How do I add an app-specific metadata key?¶

Customization walkthrough — Developer / Product Owner. Reskinning + extending.

The story¶

Your ETL team added a new attribute to spec_example_transactions.metadata — say originating_branch on sales, or risk_score on external transfers. The key is landing in the JSON; you can see it in the database. Now you need to surface it on the dashboards: as a column in a table, a filter in a sheet control, a grouping dimension in a pivot, or a category axis on a bar chart.

The dashboard side of the metadata-key contract is shorter than the ETL side and uses no schema migration: JSON_VALUE(metadata, '$.your_key') in a dataset SQL, an entry in the matching DatasetContract, and the visual reference picks it up. Because every dataset is direct-query (not SPICE), a new column appears the moment your next deploy completes — no refresh step.

This walkthrough covers the dashboard-side read pattern and the load-bearing decision: when to surface a metadata key as a column vs a filter vs a grouping dimension. The ETL-side write pattern (what your ETL team does to get the key into metadata in the first place) is in the Data Integration Handbook.

The question¶

"My team's ETL is now writing originating_branch into the metadata JSON on sale rows. How do I expose it on the dashboards so end users can filter and group by branch?"

Where to look¶

Three reference points:

Data Integration Handbook → How do I add a metadata key? — the producer side. Read this first if you're not yet certain the key is being written. The dashboard read pattern below assumes the data is already there.
src/quicksight_gen/apps/<app>/datasets.py — the dataset SQL files. Every existing JSON_VALUE extraction is a model for the one you're adding. Grep for JSON_VALUE(metadata to see them.
Schema_v6.md → metadata text column contract — the cataloged keys, their per-transfer_type placement, and the forbidden-syntax list (->>, ->, @>, ? are all out — only JSON_VALUE / JSON_QUERY / JSON_EXISTS).

What you'll see in the demo¶

An existing dataset reads sale-row metadata. Grep an L1 dataset SQL for JSON_VALUE(metadata:

SELECT
    transaction_id,
    transfer_id,
    posting,
    amount_money,
    JSON_VALUE(metadata, '$.merchant_name')   AS merchant_name,
    JSON_VALUE(metadata, '$.card_brand')      AS card_brand,
    JSON_VALUE(metadata, '$.cashier')         AS cashier,
    JSON_VALUE(metadata, '$.payment_method')  AS payment_method
FROM spec_example_transactions
WHERE transfer_type = 'sale'

The matching DatasetContract declares each extracted column:

SALES_CONTRACT = DatasetContract(columns=[
    ColumnSpec("transaction_id",   "STRING"),
    ColumnSpec("transfer_id",      "STRING"),
    ColumnSpec("posting",          "DATETIME"),
    ColumnSpec("amount_money",     "DECIMAL"),
    ColumnSpec("merchant_name",    "STRING"),
    ColumnSpec("card_brand",       "STRING"),
    ColumnSpec("cashier",          "STRING"),
    ColumnSpec("payment_method",   "STRING"),
])

That's the pattern.
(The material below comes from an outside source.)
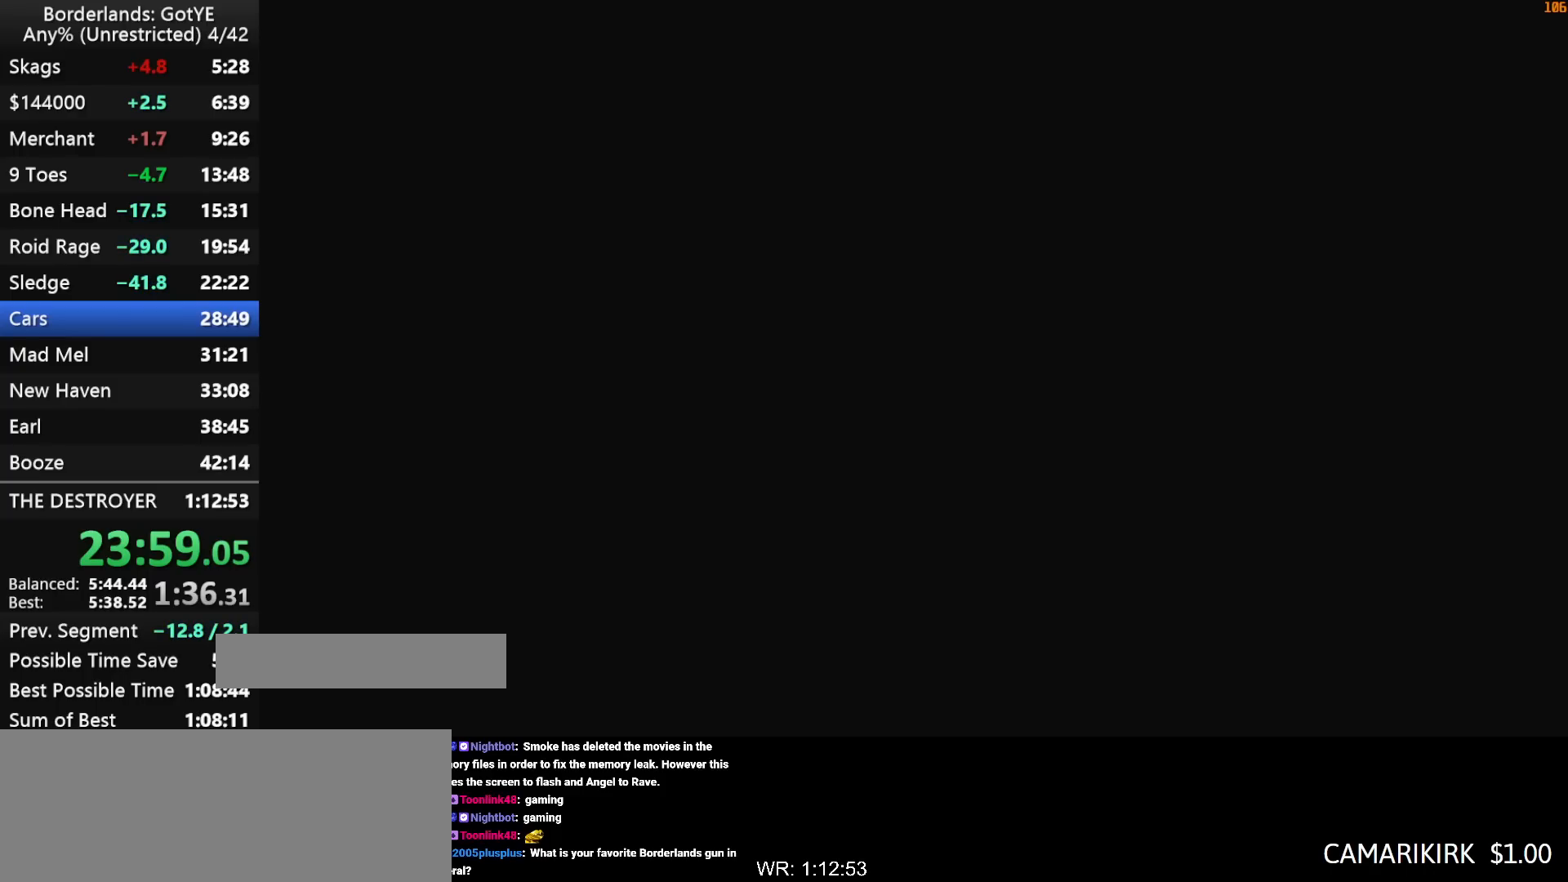
{"keys": [], "mouse_move": "still", "events": []}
Adding a column is a SQL line + a ColumnSpec line. The visual layer picks it up via the dataset reference; no schema migration, no rebuild step.

What it means¶

The dashboard-side metadata-key contract has three parts:

Part 1 — Read it in dataset SQL via `JSON_VALUE`¶

Add the extraction to the relevant build_*_dataset() function:

SELECT
    -- existing columns ...
    JSON_VALUE(metadata, '$.originating_branch') AS originating_branch
FROM spec_example_transactions
WHERE transfer_type = 'sale';

JSON_VALUE returns NULL for rows that don't carry the key. Decide upfront whether NULL is acceptable in your visual:

Yes (most cases): leave the SQL as-is. Filter / group visuals show NULL as a "(blank)" bucket; KPIs / counts ignore NULL rows.
No (key is mandatory for the visual's question): add WHERE JSON_EXISTS(metadata, '$.originating_branch') to filter out the un-keyed rows.
No, but show a sentinel: wrap with COALESCE(JSON_VALUE(...), 'unknown') AS originating_branch. The cell renders unknown instead of blank.

Part 2 — Add the column to the `DatasetContract`¶

SALES_CONTRACT = DatasetContract(columns=[
    # existing entries ...
    ColumnSpec("originating_branch", "STRING"),
])

Run tests/test_dataset_contract.py — the contract test verifies your SQL projection emits exactly the contract columns in the declared order. Green = the column shape is consistent. See How do I swap dataset SQL? for the contract / projection relationship in detail.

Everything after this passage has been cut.